My Soul Is a Witness
Title | My Soul Is a Witness PDF eBook |
Author | Mari N. Crabtree |
Publisher | Yale University Press |
Pages | 313 |
Release | 2023-01-10 |
Genre | History |
ISBN | 0300268513 |
An intimate look at the afterlife of lynching through the personal stories of Black victims and survivors who lived through and beyond its trauma Mari N. Crabtree traces the long afterlife of lynching in the South through the traumatic memories it left in its wake. She unearths how African American victims and survivors found ways to live through and beyond the horrors of lynching, offering a theory of African American collective trauma and memory rooted in the ironic spirit of the blues sensibility—a spirit of misdirection and cunning that blends joy and pain.

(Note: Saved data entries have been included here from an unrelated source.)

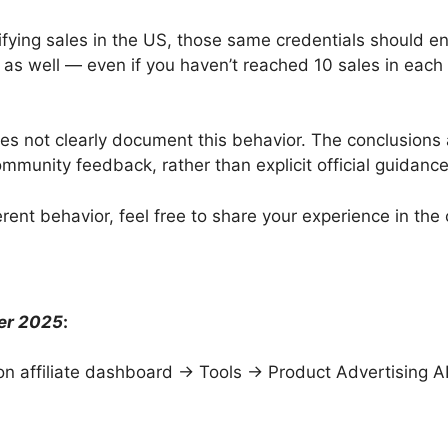
lifying sales in the US, those same credentials should e
as well — even if you haven’t reached 10 sales in each
s not clearly document this behavior. The conclusions
ommunity feedback, rather than explicit official guidance
erent behavior, feel free to share your experience in th
er 2025
:
on affiliate dashboard → Tools → Product Advertising AP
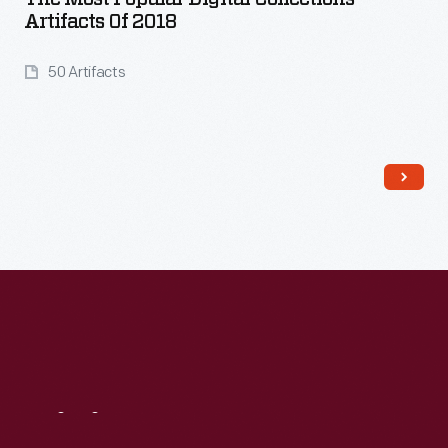
Artifacts Of 2018
50 Artifacts
Read More
Visit
Us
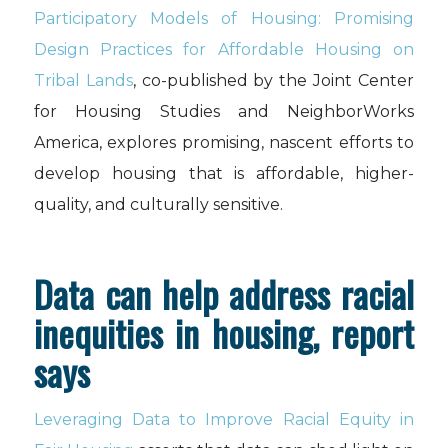
Participatory Models of Housing: Promising
Design Practices for Affordable Housing on
Tribal Lands
, co-published by the Joint Center
for Housing Studies and NeighborWorks
America, explores promising, nascent efforts to
develop housing that is affordable, higher-
quality, and culturally sensitive.
Data can help address racial
inequities in housing, report
says
Leveraging Data to Improve Racial Equity in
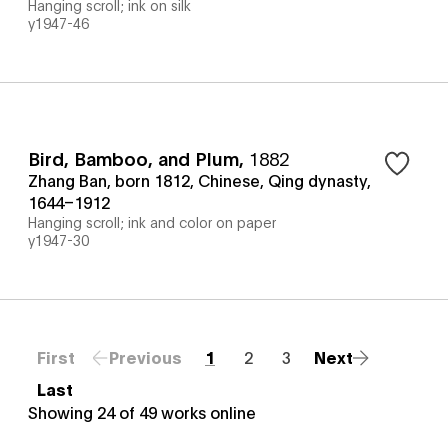
Hanging scroll; ink on silk
y1947-46
Bird, Bamboo, and Plum
,
1882
Zhang Ban, born 1812, Chinese, Qing dynasty,
1644–1912
Hanging scroll; ink and color on paper
y1947-30
First
Previous
1
2
3
Next
Last
Showing
24
of
49
works online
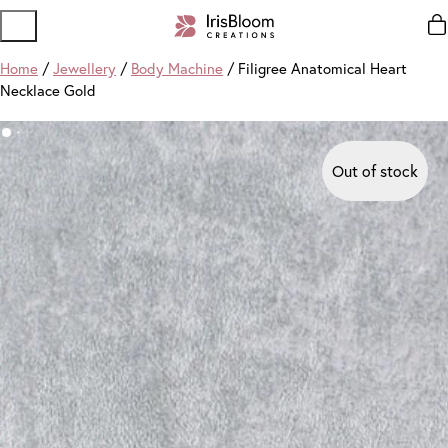
Home
/
Jewellery
/
Body Machine
/ Filigree Anatomical Heart
Necklace Gold
Out of stock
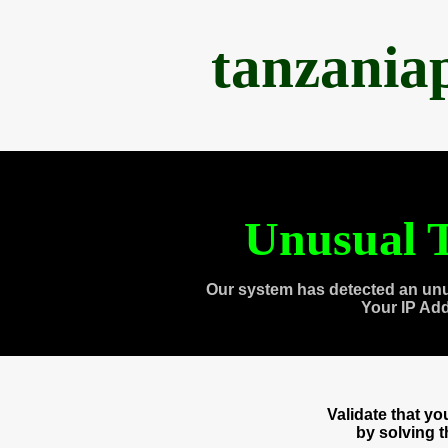
tanzania
Unusual T
Our system has detected an unu
Your IP Ad
Validate that y
by solving 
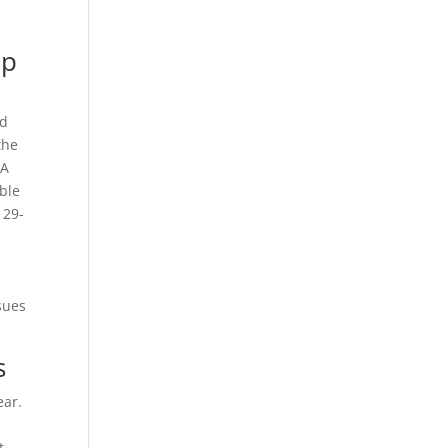
ep
ad
the
 A
ible
 29-
sues
s
ear.
nt—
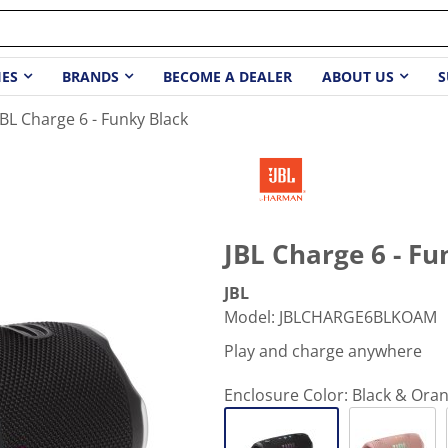
IES
BRANDS
BECOME A DEALER
ABOUT US
S
JBL Charge 6 - Funky Black
JBL Charge 6 - Fu
JBL
Model
:
JBLCHARGE6BLKOAM
Play and charge anywhere
Enclosure Color:
Black & Ora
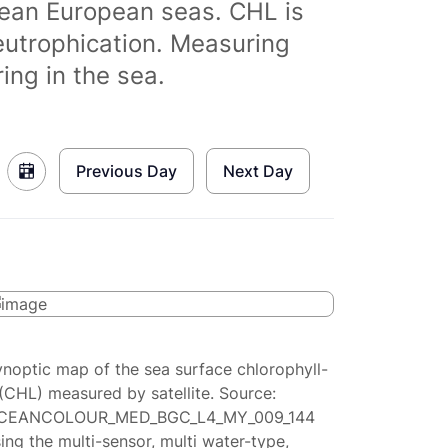
clean European seas. CHL is
eutrophication. Measuring
ing in the sea.
Previous Day
Next Day
ynoptic map of the sea surface chlorophyll-
(CHL) measured by satellite. Source:
CEANCOLOUR_MED_BGC_L4_MY_009_144
ing the multi-sensor, multi water-type,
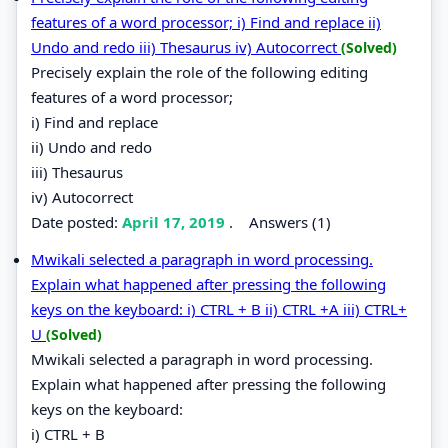
features of a word processor; i) Find and replace ii)
Undo and redo iii) Thesaurus iv) Autocorrect
(Solved)
Precisely explain the role of the following editing
features of a word processor;
i) Find and replace
ii) Undo and redo
iii) Thesaurus
iv) Autocorrect
Date posted:
April 17, 2019
.
Answers (1)
Mwikali selected a paragraph in word processing.
Explain what happened after pressing the following
keys on the keyboard: i) CTRL + B ii) CTRL +A iii) CTRL+
U
(Solved)
Mwikali selected a paragraph in word processing.
Explain what happened after pressing the following
keys on the keyboard:
i) CTRL + B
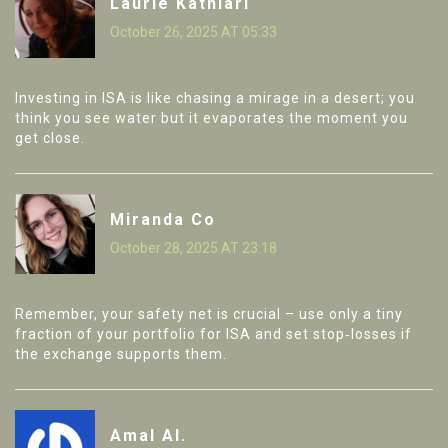
Laurie Kathiari
October 26, 2025 AT 05:33
Investing in ISA is like chasing a mirage in a desert; you
think you see water but it evaporates the moment you
get close.
Miranda Co
October 28, 2025 AT 23:18
Remember, your safety net is crucial – use only a tiny
fraction of your portfolio for ISA and set stop‑losses if
the exchange supports them.
Amal Al.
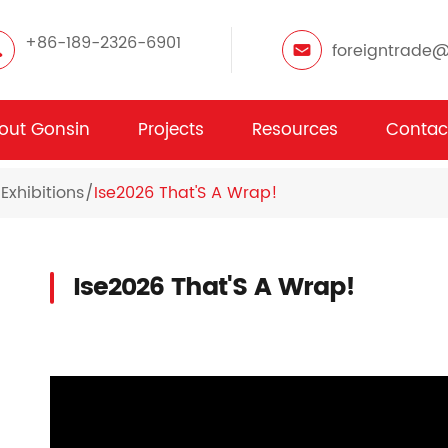
+86-189-2326-6901
foreigntrade
out Gonsin
Projects
Resources
Contac
Exhibitions
Ise2026 That'S A Wrap!
Ise2026 That'S A Wrap!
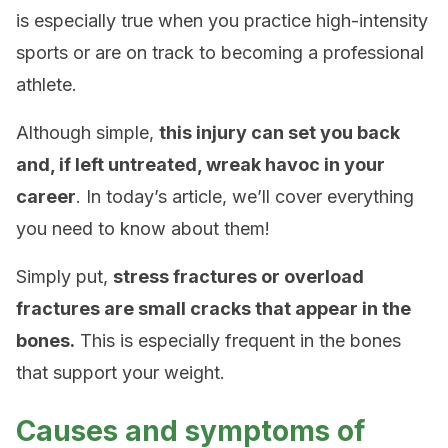
is especially true when you practice high-intensity
sports or are on track to becoming a professional
athlete.
Although simple,
this injury can set you back
and, if left untreated, wreak havoc in your
career
. In today’s article, we’ll cover everything
you need to know about them!
Simply put,
stress fractures or overload
fractures are small cracks that appear in the
bones.
This is especially frequent in the bones
that support your weight.
Causes and symptoms of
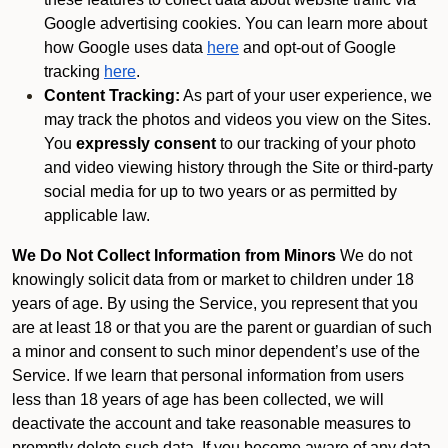
Google advertising cookies. You can learn more about
how Google uses data
here
and opt-out of Google
tracking
here
.
Content Tracking:
As part of your user experience, we
may track the photos and videos you view on the Sites.
You
expressly consent
to our tracking of your photo
and video viewing history through the Site or third-party
social media for up to two years or as permitted by
applicable law.
We Do Not Collect Information from Minors
We do not
knowingly solicit data from or market to children under 18
years of age. By using the Service, you represent that you
are at least 18 or that you are the parent or guardian of such
a minor and consent to such minor dependent’s use of the
Service. If we learn that personal information from users
less than 18 years of age has been collected, we will
deactivate the account and take reasonable measures to
promptly delete such data. If you become aware of any data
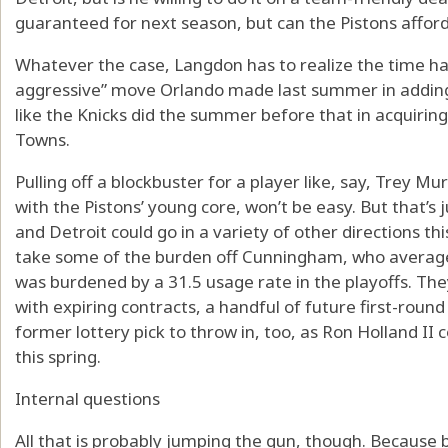
guaranteed for next season, but can the Pistons afford
Whatever the case, Langdon has to realize the time ha
aggressive” move Orlando made last summer in adding
like the Knicks did the summer before that in acquirin
Towns.
Pulling off a blockbuster for a player like, say, Trey Mu
with the Pistons’ young core, won’t be easy. But that
and Detroit could go in a variety of other directions t
take some of the burden off Cunningham, who averag
was burdened by a 31.5 usage rate in the playoffs. They 
with expiring contracts, a handful of future first-roun
former lottery pick to throw in, too, as Ron Holland II 
this spring.
Internal questions
All that is probably jumping the gun, though. Because 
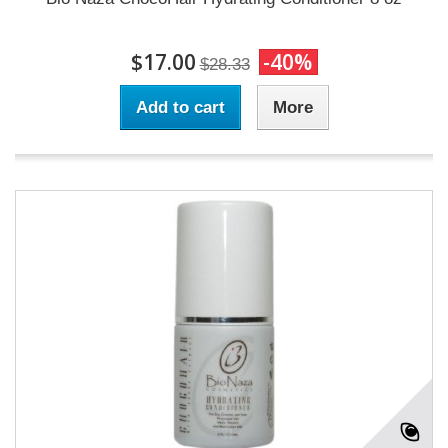
$17.00
-40%
$28.33
Add to cart
More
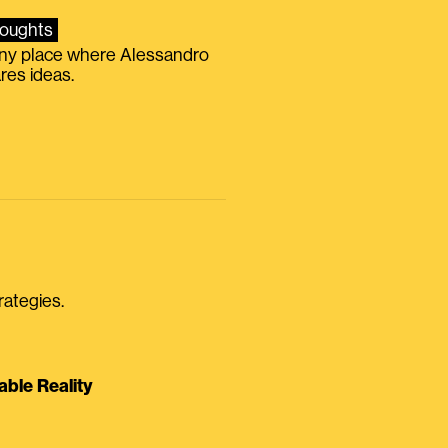
oughts
iny place where Alessandro
res ideas.
rategies.
able Reality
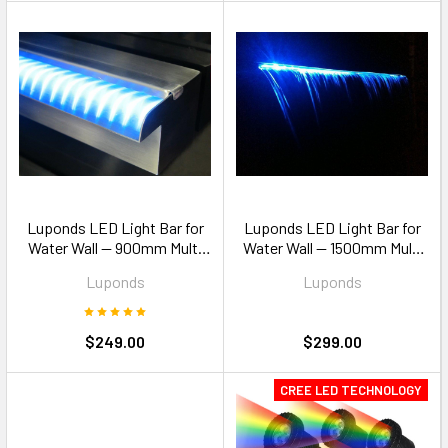
Luponds LED Light Bar for
Luponds LED Light Bar for
Water Wall — 900mm Multi
Water Wall — 1500mm Multi
Colour
Colour
Luponds
Luponds
$249.00
$299.00
CREE LED TECHNOLOGY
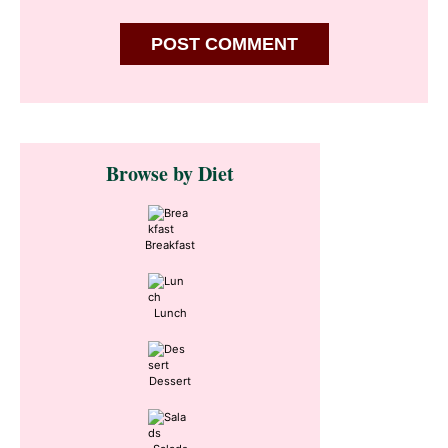
Primary
Browse by Diet
Sidebar
Breakfast
Lunch
Dessert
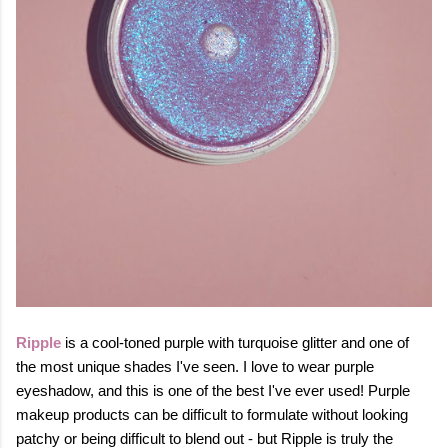
Ripple
is a cool-toned purple with turquoise glitter and one of
the most unique shades I've seen. I love to wear purple
eyeshadow, and this is one of the best I've ever used! Purple
makeup products can be difficult to formulate without looking
patchy or being difficult to blend out - but Ripple is truly the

Black southerners often shielded their loved ones from the most painful memories of local lynchings with strategic silences but also told lynching stories about vengeful ghosts or a wrathful God or the deathbed confessions of a lyncher tormented by his past. They protested lynching and its legacies through art and activism, and they mourned those lost to a mob’s fury. They infused a blues element into their lynching narratives to confront traumatic memories and keep the blues at bay, even if just for a spell. Telling their stories troubles the simplistic binary of resistance or submission that has tended to dominate narratives of Black life and reminds us that amid the utter devastation of lynching were glimmers of hope and an affirmation of life.